May 13, 2026 Tesla Shareholders Appeal Suit Dismissal Tied To Texas Move
By Sydney Price
Law360 (May 13, 2026, 8:05 PM EDT) — Tesla shareholders, whose breach of fiduciary duty suit against Elon Musk and the automaker’s directors was dismissed last month following the company’s move to Texas, appealed the dismissal to the Delaware Supreme Court on Wednesday.
The notice of appeal states that the shareholders will challenge the April 13 decision by Vice Chancellor Bonnie W. David granting dismissal bids filed by Musk and Tesla Inc. directors to end the claims. Vice Chancellor David found that a forum selection bylaw applies retroactively even though the conduct at issue occurred before the company reincorporated in the Lone Star State.
The consolidated case was transferred to Vice Chancellor David on April 2 by Chancellor Kathaleen St. J. McCormick, the top judge on the Delaware Chancery Court, who denied Musk’s motion seeking her recusal from the matter and two other highÂprofile cases involving stockholders and Tesla in March.
Among other claims, the shareholders say Musk breached his fiduciary duties to the company by selling Tesla stock based on material nonpublic information, hiring Tesla employees to work for his other company xAl, and diverting microchips from Tesla to xAI and Twitter, now known as X.
The plaintiffs also claim Tesla’s directors breached their fiduciary duties by failing to maintain adequate insider trading internal controls and failing to exercise oversight over Musk’s conduct.
Employees’ Retirement System of Rhode Island is represented by Bruce E. Jameson, Marcus E. Montejo, Kevin H. Davenport and John G. Day of Prickett Jones & Elliott PA, and Daniel P. Chip lock, John T. Nicolaou, Sean A. Petterson, Miranda K. Litwak, Richard M. Heimann, Katherine Lubin Benson and Bruce W. Leppla of Lieff Cabraser Heimann & Bernstein LLP.
Cleveland Bakers and Teamsters Pension Fund, Daniel Hazen and Michael Giampietro are represented by Christine M. Mackintosh, Vivek Upadhya and William G. Passannante II of Grant & Eisenhofer PA, Thomas Curry, David J. Schwartz, David L. Wales and Adam D. Warden of Saxena White PA, Brian Schall of Schall Law Firm, and Ned Weinberger, John Vielandi and Joshua M. Glasser of Labaton Keller Sucharow LLP.
Michael Perry is represented by P. Bradford deLeeuw of deLeeuw Law LLC, Olimpia Lee Squitieri of Squitieri & Fearon LLP and Fletcher Moore of Moore Law PLLC.

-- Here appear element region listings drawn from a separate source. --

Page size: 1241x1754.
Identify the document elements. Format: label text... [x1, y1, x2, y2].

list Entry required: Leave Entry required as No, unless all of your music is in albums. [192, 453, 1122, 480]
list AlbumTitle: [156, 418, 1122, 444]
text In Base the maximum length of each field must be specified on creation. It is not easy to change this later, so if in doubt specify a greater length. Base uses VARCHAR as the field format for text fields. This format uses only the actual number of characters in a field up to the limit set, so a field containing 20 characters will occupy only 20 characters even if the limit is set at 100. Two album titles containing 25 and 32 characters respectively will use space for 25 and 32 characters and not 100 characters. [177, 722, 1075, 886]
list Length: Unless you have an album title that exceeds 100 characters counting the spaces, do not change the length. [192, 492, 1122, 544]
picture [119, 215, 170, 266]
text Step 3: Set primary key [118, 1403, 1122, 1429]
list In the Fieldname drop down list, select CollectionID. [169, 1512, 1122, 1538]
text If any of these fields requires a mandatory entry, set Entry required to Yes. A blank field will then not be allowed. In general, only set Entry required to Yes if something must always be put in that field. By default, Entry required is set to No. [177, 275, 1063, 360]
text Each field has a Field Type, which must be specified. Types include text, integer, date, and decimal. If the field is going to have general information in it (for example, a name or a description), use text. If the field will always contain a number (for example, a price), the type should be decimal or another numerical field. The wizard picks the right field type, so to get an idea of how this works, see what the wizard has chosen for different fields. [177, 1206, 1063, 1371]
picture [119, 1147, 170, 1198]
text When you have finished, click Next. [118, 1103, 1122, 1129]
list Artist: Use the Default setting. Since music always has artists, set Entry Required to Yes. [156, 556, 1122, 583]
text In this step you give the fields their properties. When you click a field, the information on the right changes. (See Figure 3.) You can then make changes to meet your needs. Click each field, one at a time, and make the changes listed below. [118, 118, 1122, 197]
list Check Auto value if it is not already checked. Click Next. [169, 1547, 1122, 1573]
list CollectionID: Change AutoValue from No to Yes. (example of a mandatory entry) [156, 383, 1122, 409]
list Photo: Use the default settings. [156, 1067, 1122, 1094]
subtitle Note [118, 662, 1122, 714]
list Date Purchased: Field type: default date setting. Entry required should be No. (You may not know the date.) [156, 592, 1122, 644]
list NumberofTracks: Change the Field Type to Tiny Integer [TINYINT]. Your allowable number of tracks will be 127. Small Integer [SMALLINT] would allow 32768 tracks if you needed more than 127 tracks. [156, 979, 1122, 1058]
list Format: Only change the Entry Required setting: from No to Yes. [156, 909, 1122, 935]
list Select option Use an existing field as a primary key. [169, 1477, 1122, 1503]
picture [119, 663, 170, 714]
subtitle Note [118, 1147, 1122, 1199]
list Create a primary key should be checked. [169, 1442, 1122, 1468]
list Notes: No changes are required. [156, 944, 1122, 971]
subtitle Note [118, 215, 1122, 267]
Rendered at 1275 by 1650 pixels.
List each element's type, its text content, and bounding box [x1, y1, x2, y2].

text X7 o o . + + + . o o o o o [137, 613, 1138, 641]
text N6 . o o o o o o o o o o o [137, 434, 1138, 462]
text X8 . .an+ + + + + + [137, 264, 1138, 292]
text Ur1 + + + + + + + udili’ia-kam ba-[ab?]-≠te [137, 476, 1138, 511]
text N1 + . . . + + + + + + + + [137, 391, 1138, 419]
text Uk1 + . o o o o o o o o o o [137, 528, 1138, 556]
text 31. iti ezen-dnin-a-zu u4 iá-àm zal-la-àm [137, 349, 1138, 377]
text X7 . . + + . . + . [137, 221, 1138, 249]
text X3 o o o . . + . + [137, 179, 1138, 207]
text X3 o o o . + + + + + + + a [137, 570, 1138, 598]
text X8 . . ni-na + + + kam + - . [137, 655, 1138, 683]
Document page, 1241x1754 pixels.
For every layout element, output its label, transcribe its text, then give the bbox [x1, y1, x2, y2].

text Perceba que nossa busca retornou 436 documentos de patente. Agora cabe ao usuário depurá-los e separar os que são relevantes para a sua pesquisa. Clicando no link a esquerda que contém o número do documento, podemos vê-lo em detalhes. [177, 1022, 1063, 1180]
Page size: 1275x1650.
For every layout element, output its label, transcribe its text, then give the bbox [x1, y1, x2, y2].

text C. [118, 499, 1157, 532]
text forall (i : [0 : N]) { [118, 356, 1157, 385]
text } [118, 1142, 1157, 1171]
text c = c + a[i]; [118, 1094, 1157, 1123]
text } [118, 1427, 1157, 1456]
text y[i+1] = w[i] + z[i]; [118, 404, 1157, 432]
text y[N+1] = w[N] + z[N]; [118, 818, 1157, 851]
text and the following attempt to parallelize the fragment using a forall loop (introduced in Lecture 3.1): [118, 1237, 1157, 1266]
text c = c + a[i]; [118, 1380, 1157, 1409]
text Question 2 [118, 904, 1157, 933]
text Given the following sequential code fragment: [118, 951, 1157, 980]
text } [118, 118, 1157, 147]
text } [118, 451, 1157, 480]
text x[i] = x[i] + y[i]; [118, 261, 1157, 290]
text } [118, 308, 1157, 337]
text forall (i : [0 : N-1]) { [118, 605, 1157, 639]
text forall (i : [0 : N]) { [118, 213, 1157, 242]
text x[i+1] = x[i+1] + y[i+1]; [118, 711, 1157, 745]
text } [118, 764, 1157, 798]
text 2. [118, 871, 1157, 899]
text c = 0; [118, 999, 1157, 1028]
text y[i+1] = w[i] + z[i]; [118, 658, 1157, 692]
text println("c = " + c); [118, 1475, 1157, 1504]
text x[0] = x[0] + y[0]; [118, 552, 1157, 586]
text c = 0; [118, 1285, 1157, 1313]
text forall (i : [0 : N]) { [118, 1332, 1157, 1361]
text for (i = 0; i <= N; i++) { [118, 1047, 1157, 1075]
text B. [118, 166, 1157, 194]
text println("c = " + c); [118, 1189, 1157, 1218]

Elon Musk is represented by Michael A. Barlow, Shannon M. Doughty, Hayden J. Driscoll, Alex B. Spiro, Christopher D. Kercher and Jonathan E. Feder of Quinn Emanuel Urquhart & Sullivan LLP.
Tesla Inc. is represented by John L. Reed, Ronald N. Brown III, Caleb G. Johnson, Daniel P. Klusman, Melanie Walker and Steve Rosato of DLA Piper, Rudolf Koch, Kevin M. Gallagher and Andrew L. Milam of Richards Layton & Finger PA, and Brian T. Frawley, Matthew A. Schwartz and Michael T. Lemanski of Sullivan & Cromwell LLP.
The Tesla directors are represented by David E. Ross and Garrett B. Moritz of Ross Aronstam & Moritz LLP, and Boris Feldman, Doru Gavril, Rebecca Lockert and J. Mia Tsui ofFreshfields LLP.
The case is In Re: Tesla Inc. Derivative Litigation, case number 2024-0631, in the Supreme Court of the State of Delaware.